In the early nineteenth century, Caroline Norton, a prominent social reformer, campaigned for the right of women to have custody of their children. Norton, who had undergone a divorce and been deprived of her children, worked with politicians. The British Parliament enacted legislation to protect mothers' rights. The Custody of Infants Act 1839 established a presumption of maternal custody for children under the age of seven years; the Act also gave some discretion to the judge in a child custody case, and maintained responsibility for financial support from their former husbands. With the Custody of Infants Act 1873, the Parliament extended the presumption of maternal custody until a child reached sixteen. The doctrine spread in many states of the world because of the British Empire. By the end of the 20th century, the doctrine was established in most of the United States and Europe.

== Application ==

=== In United States ===
The tender years doctrine was frequently used in the 20th century but is gradually being replaced by the "best interests of the child" doctrine of custody through changes in state statutes. Furthermore, several courts have held that the tender years doctrine violates the Equal Protection Clause of the Fourteenth Amendment to the U.S. Constitution. However, state courts still use the doctrine in many cases, which prompted family court reform similar to criminal justice reform.

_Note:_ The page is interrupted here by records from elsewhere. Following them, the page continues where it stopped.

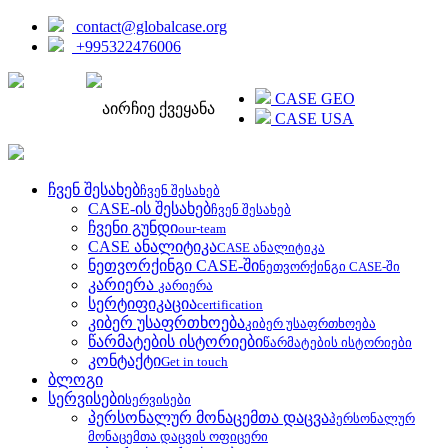
contact@globalcase.org
+995322476006
ENGLISH
CASE GEO
აირჩიე ქვეყანა
CASE USA
ჩვენ შესახებ
ჩვენ შესახებ
CASE-ის შესახებ
ჩვენ შესახებ
ჩვენი გუნდი
our-team
CASE ანალიტიკა
CASE ანალიტიკა
ნეთვორქინგი CASE-ში
ნეთვორქინგი CASE-ში
კარიერა
კარიერა
სერტიფიკაცია
certification
კიბერ უსაფრთხოება
კიბერ უსაფრთხოება
წარმატების ისტორიები
წარმატების ისტორიები
კონტაქტი
Get in touch
ბლოგი
სერვისები
სერვისები
პერსონალურ მონაცემთა დაცვა
პერსონალურ
მონაცემთა დაცვის ოფიცერი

Critics of the family court system, and in particular fathers' rights groups, contend that although the tender years doctrine has formally been replaced by the best interests of the child rule, the older doctrine is still, in practice, how child custody is primarily determined in family courts nationwide.
Critics maintain that the father must prove the mother to be an unfit parent before he is awarded primary custody, while the mother need not prove the father unfit to win custody herself, contrary to the Equal Protection Clause.

=== In Europe ===
Most of the states in the EU have gradually abolished the tender years doctrine. In those states, the joint custody is the rule after divorce or the parents' separation. The Principles of the European Family Law regarding the parental responsibilities clarifies that the two parents are equal and their parental responsibilities should neither be affected by the dissolution or annulment of the marriage or other formal relationship nor by the legal or factual separation between the parents.

== See also ==
- Custody of Infants Act 1873
- Custody of Infants Act 1839
- Caroline Norton
- Suitable age and discretion

== Bibliography ==
- Blakesley, Christopher L. 1981. "Child Custody and Parental Authority in France, Louisiana and Other States of the United States: A Comparative Analysis" Boston College International and Comparative Law Review, Volume 4, Issue 2.
- Bookspan, Phyllis T. 1993. "From a Tender Years Presumption to a Primary Parent Presumption: Has Anything Really Changed? … Should It?", Brigham Young University Journal of Public Law 8 (January).
- Katz, Sanford N. 1992. "'That They May Thrive' Goal of Child Custody: Reflections on the Apparent Erosion of the Tender Years Presumption and the Emergence of the Primary Caretaker Presumption." Journal of Contemporary Health Law and Policy, Catholic University 8 (spring).
- McLain, Lynn. 1997. "Children Are Losing Maryland's 'Tender Years' War." University of Baltimore Law Review 27 (fall).
- Pica, Derek A. 1999. "The Tender Years Doctrine: Is It Still the Law?" Advocate (Idaho) 38 (January).
- Radke, Lynn E. 1993. "Michigan's New Hearsay Exception: The 'Reinstatement' of the Common Law Tender Years Rule." University of Detroit Mercy Law Review 70 (winter).
- Rinella, Lori. 1995. "Children of Tender Years and Contributory Negligence." UMKC Law Review 63 (spring).